For this exercise, set down all the records exactly as given.

Saved data entries:
################

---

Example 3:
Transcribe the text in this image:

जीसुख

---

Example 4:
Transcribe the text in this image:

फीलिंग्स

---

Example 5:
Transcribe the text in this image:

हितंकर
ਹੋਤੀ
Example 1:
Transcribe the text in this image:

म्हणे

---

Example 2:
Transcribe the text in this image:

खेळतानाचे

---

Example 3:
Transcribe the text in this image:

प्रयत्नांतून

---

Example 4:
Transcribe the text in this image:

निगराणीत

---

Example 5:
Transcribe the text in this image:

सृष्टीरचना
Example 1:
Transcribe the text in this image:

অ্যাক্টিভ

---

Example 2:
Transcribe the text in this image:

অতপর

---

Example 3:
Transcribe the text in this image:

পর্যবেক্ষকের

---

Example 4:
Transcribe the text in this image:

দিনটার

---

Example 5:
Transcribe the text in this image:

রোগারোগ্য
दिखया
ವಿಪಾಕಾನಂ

################

Answer to the exercise:
---

Example 3:
Transcribe the text in this image:

जीसुख

---

Example 4:
Transcribe the text in this image:

फीलिंग्स

---

Example 5:
Transcribe the text in this image:

हितंकर
ਹੋਤੀ
Example 1:
Transcribe the text in this image:

म्हणे

---

Example 2:
Transcribe the text in this image:

खेळतानाचे

---

Example 3:
Transcribe the text in this image:

प्रयत्नांतून

---

Example 4:
Transcribe the text in this image:

निगराणीत

---

Example 5:
Transcribe the text in this image:

सृष्टीरचना
Example 1:
Transcribe the text in this image:

অ্যাক্টিভ

---

Example 2:
Transcribe the text in this image:

অতপর

---

Example 3:
Transcribe the text in this image:

পর্যবেক্ষকের

---

Example 4:
Transcribe the text in this image:

দিনটার

---

Example 5:
Transcribe the text in this image:

রোগারোগ্য
दिखया
ವಿಪಾಕಾನಂ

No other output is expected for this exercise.